Text for analysis:

[Start of section]

The second day after our arrival in Shaar Ha’Aliyah, I found an opening in the barbed wire fence. Cautiously, I crawled my way out to freedom, having arranged with Hilde that I would be back some days later. In Haifa it was imperative I look up an old friend I knew from Berlin. I climbed on the bus to Haifa and looking at the advertising signs there, found his name written underneath. I went into the shop and the owner gave me the home address. I found him and he was very surprised and I became his guest. He gave me work and paid for sketches and portrait drawings. Wiser and with more money, I returned to my beloved Hilde, who was quite worried about me.

Out of the Transit Camp, Shaar Ha’Aliyah by Haifa, drawing placed in a family album

Now, Hilde could not stand it any longer. After ten years she finally wanted to see her sister who was living in Tel Aviv. Hilde knew where Else worked and the next day she took the bus there and immediately found Café Katz, on Ben Yehuda Street, known across Tel Aviv. Hilde sat herself down by a table. As Else began to pass her by carrying a tray of cups full of coffee, she recognized Hilde and let the whole tray drop to the floor, making a mighty crash. As the sisters kissed and held each other, the guests all clapped.

The Beth Olim tent camp. The town of Raanana is concealed behind the hills in the background. August 1949, drawing placed in a family album

Beth Olim was a lively place full of screaming children. New immigrants from all over the world streamed into Israel, for example from Czechoslovakia alone there were 15,000. Everyone was crowded together because space was lacking and so a Belgian couple joined us in our tent, though they were pleasant people. Our new camp also had a fence because of the many children; however, it was without barbed wire and everyone could go in and out. For this reason, we often went to the city of Ranaana and met very nice people who ordered portraits or posters from me. We also went to the café where we could dance and have a wonderful time. After weeks of living in tight quarters a tzrif (wooden shack) became available. The tzrif was lightly constructed of crude planks. We were ordered by the administration to move in and we were very happy and finally, we also became Israeli citizens.

[End of section]

Entries provided:
[Start of section]

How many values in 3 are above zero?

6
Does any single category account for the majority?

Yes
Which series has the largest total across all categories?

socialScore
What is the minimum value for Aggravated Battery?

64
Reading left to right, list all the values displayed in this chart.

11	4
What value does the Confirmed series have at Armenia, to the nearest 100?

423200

[End of section]
[Start of section]

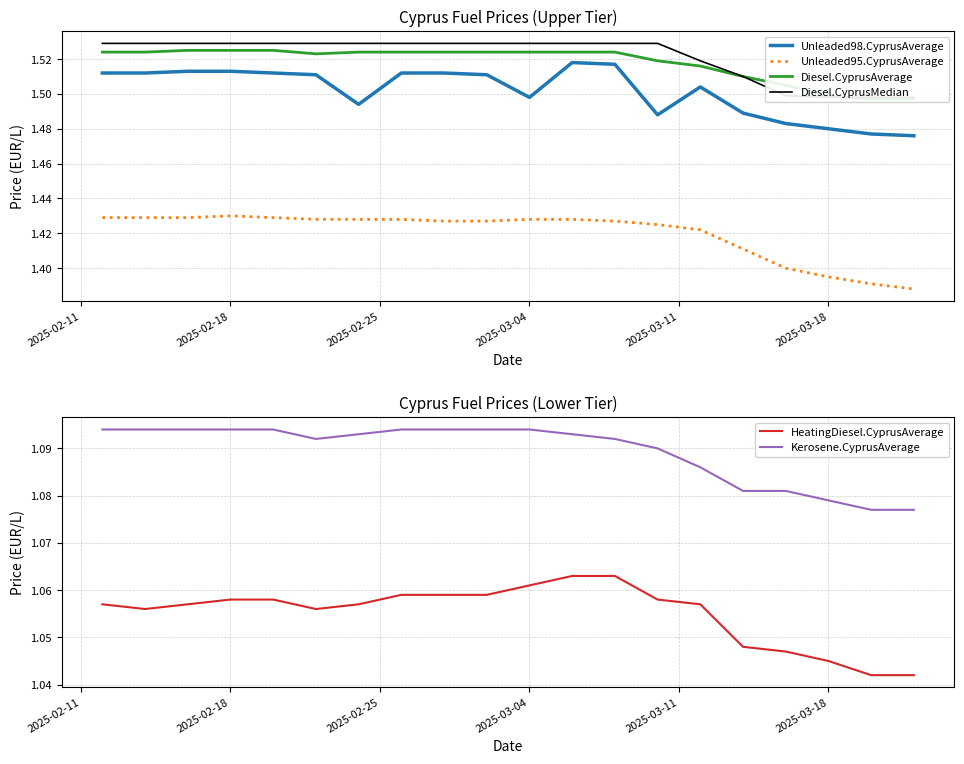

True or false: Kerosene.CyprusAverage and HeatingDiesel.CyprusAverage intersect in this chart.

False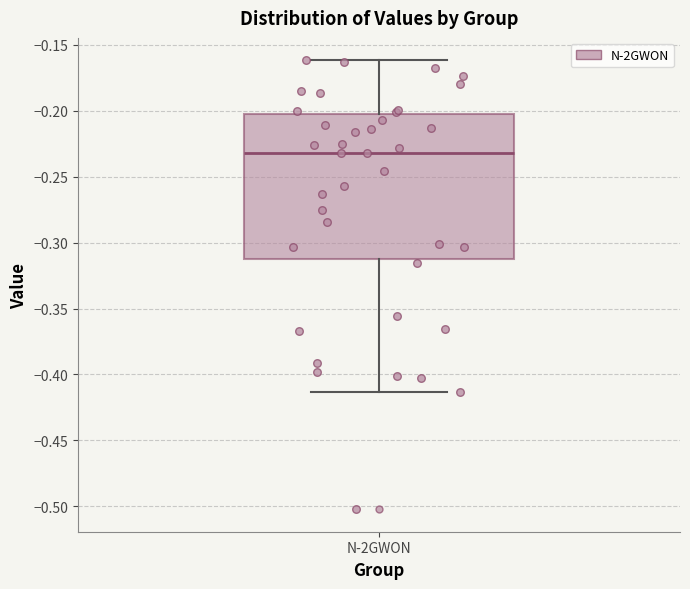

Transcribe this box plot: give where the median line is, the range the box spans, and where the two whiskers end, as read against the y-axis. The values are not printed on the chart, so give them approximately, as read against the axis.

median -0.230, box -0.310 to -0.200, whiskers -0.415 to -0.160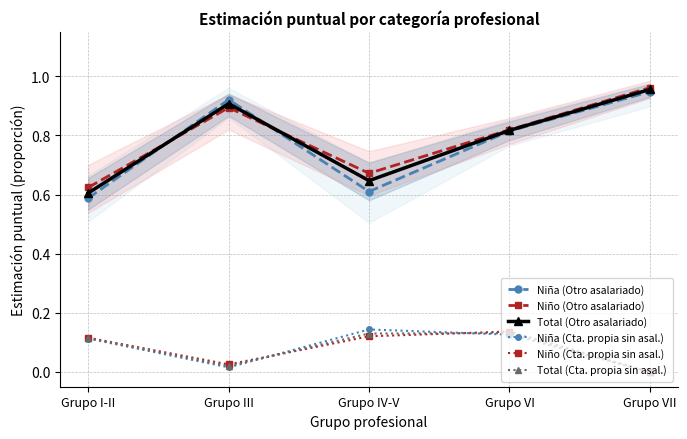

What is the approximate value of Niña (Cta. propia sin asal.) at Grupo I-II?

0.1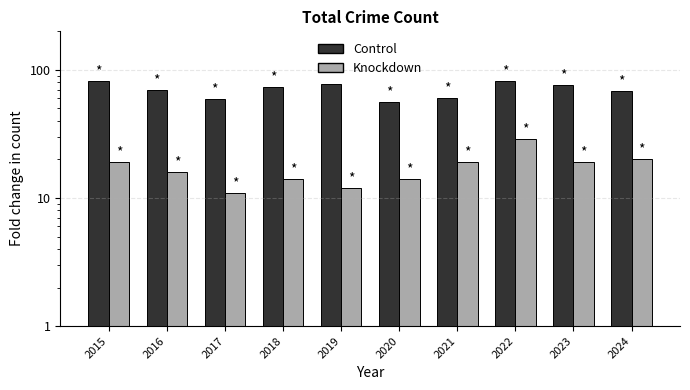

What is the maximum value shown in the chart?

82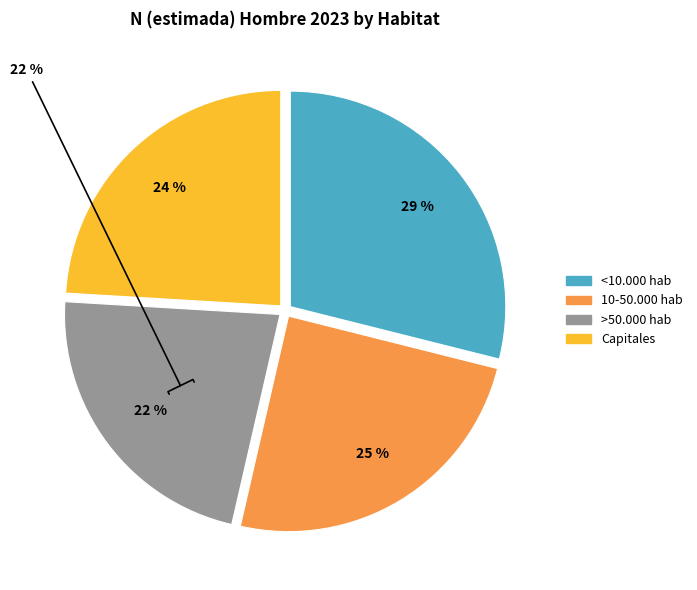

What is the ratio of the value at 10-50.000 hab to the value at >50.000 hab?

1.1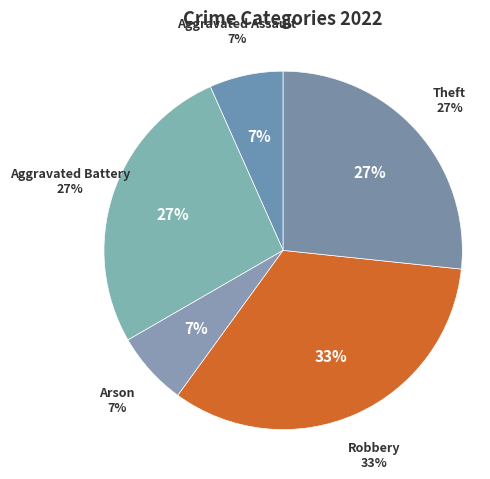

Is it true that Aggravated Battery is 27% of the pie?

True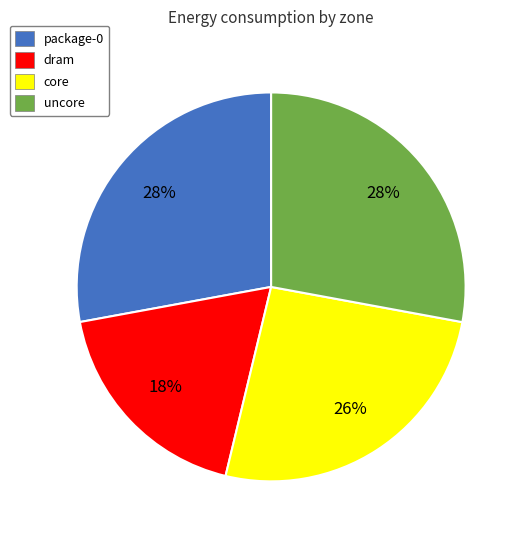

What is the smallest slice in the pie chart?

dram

[End of section]
[Start of section]

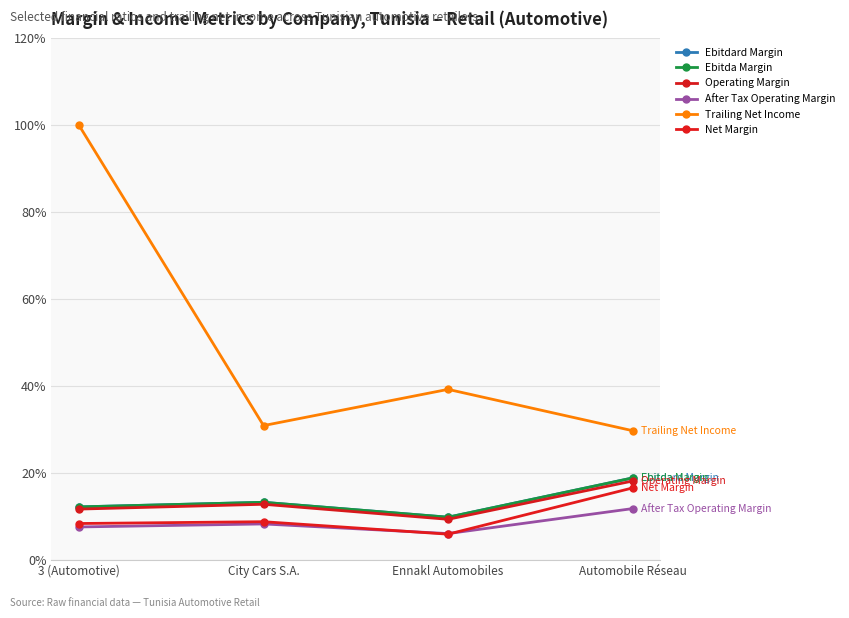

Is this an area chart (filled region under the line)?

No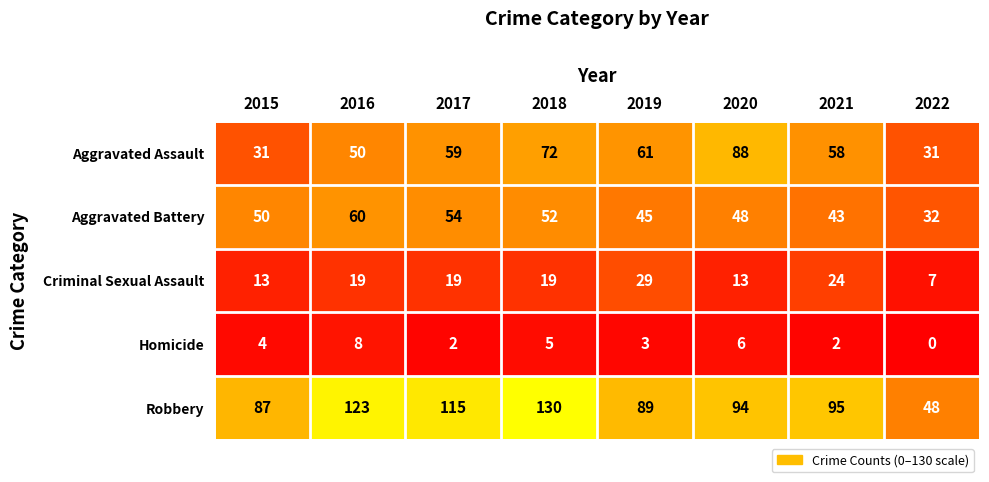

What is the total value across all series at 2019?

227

[End of section]

Tasks for this exercise:
a) Using the memoir excerpt, answer the following:
(i) What did the shop owner in Haifa give the narrator?
(ii) On which street was Café Katz located?
(iii) How many new immigrants came from Czechoslovakia alone?
b) Reproduce, word for word, the stretch of the memoir excerpt from "The second day" through "worried about me.".

Outputs in order:
a)
(i) The home address of the narrator's old friend from Berlin.
(ii) Ben Yehuda Street.
(iii) 15,000.

b)
The second day after our arrival in Shaar Ha’Aliyah, I found an opening in the barbed wire fence. Cautiously, I crawled my way out to freedom, having arranged with Hilde that I would be back some days later. In Haifa it was imperative I look up an old friend I knew from Berlin. I climbed on the bus to Haifa and looking at the advertising signs there, found his name written underneath. I went into the shop and the owner gave me the home address. I found him and he was very surprised and I became his guest. He gave me work and paid for sketches and portrait drawings. Wiser and with more money, I returned to my beloved Hilde, who was quite worried about me.